Céline avait toujours été une enfant un peu fragile, timide et effacée. Quand son père mourut subitement d'un infarctus foudroyant, elle n'avait que neuf ans. Sa mère dut se résoudre à retrouver du travail pour les faire vivre, toutes les deux, et ce ne fut pas chose facile, car elle avait déjà la quarantaine, et les employeurs potentiels n'étaient guère envieux d'embaucher une femme de cet âge, qui n'avait ni diplôme ni vraie spécialité.
Finalement, elle put entrer comme serveuse au Café de la Place, pour remplacer la précédente serveuse qui avait suivi son époux, aide-comptable, dans l'Est de la France, où son entreprise s'était délocalisée.
Céline se retrouvait souvent toute seule dans l'appartement à la sortie de l'école, mais comme elle était une petite fille très raisonnable, elle faisait sagement ses devoirs et préparait ensuite le repas du soir en attendant patiemment le retour de sa maman.
Quand elle eut terminé son année de CM2, Céline savait qu'à la prochaine rentrée, elle irait forcément au collège. Sa mère décida qu'elle serait pensionnaire dans une institution privée, située à l'autre bout de la ville, et qu'elle ne reviendrait chez elle que le vendredi soir pour passer le week-end.
Céline n'était pas vraiment enchantée à cette perspective, mais elle se garda bien de protester ; elle comprenait bien que sa mère se sentirait ainsi plus rassurée de la savoir en sécurité dans ce collège privé qui avait assez bonne réputation.
Céline fit donc sa sixième, puis sa cinquième, dans cet établissement, sans avoir trop de problèmes ; elle était une bonne élève, et généralement, elle s'entendait bien avec ses camarades.
Mais ce fut bien autre chose l'année de sa quatrième - elle allait alors sur ses quatorze ans - où elle se heurta tout de suite à une fille très hautaine et aussi méchante, Maggie, qui se moquait d'elle à tout propos. Cette harpie était issue d'un milieu aisé et riait sottement des tenues vestimentaires un peu ringardes à ses yeux de Céline ; elle ne manquait pas de la bousculer quand elle le pouvait, de dire des choses cruelles sur son compte aux autres filles de la classe.
La pauvre Céline ne savait pas très bien se défendre et pleurait souvent, ce qui encourageait Maggie à se montrer de plus en plus sadique.

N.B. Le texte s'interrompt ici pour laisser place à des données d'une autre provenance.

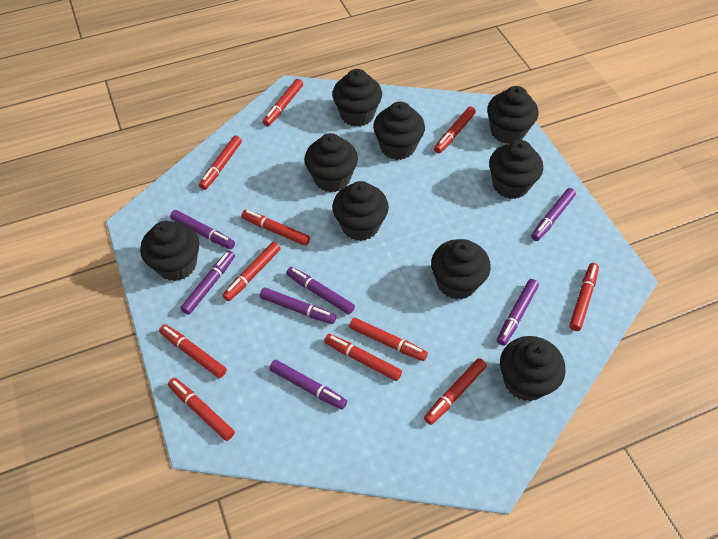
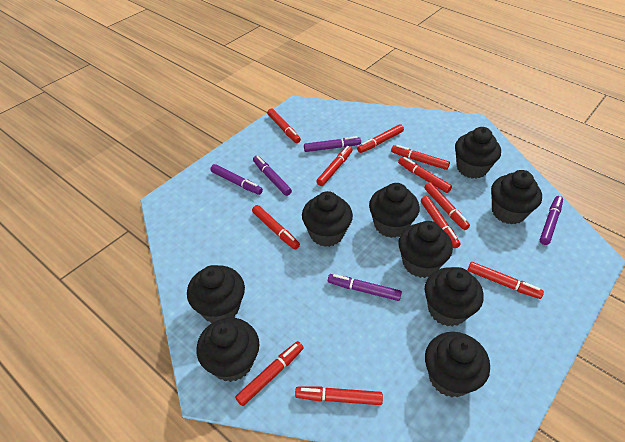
purple marker: [170,210,235,249] [181,250,235,315] [260,288,336,324] [269,360,347,410] [286,267,355,314] [497,279,539,346] [531,188,576,241] = 7 -> [210,164,263,195] [253,156,292,196] [304,136,361,152] [328,274,402,301] [540,196,563,245] = 5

Elle lui cachait ses affaires, et parfois le matin, Céline ne retrouvait plus ses chaussettes, ses sous-vêtements ou bien sa serviette de bain.
Maggie avait la réputation d'une coureuse de garçons et posait souvent à Céline des questions très osées qui embarrassaient beaucoup celle-ci. Elle voulut savoir si Céline avait déjà embrassé un gars avec la langue, et comme cela faisait rougir la petite, elle alla raconter aux autres que Céline était sûrement une sale gouine pour ne pas avoir encore connu un vrai baiser de mec. Naïve, Céline ignorait ce que signifiait le mot gouine, et elle interrogea à ce sujet une de ses amies (elle en avait deux ou trois, des fidèles). Brigitte lui expliqua que certains appelaient ainsi les filles homosexuelles, et que c'était là un mot très méprisant.
À partir de ce jour, Céline se rapprocha de la seule fille que l'on disait être homo dans le collège ; elle s'appelait Irène et avait un an de plus qu'elle. Elle lui parla longuement de ce qu'avait dit Maggie.
Irène n'était pas du genre à se laisser faire. Elle était grande, costaude et très franche ; elle promit à Céline qu'elle la protègerait de toutes celles qui cherchaient à l'embêter et que, si elles insistaient, elle leur montrerait qui elle était.
Comme par miracle, Maggie cessa très rapidement de l'importuner, préférant carrément l'ignorer ; il était évident qu'elle craignait plus que tout la colère d'Irène et évitait prudemment de se frotter à elle.
Céline remercia bientôt celle qui était venue à son secours de la plus jolie façon qui fût. Elle profita d'un tête à tête avec Irène dans une chambre où elles devaient faire ensemble la corvée de lessivage du sol, pour la laisser l'embrasser tendrement sur la bouche et découvrir ainsi ce que pouvait être un vrai baiser d'amour.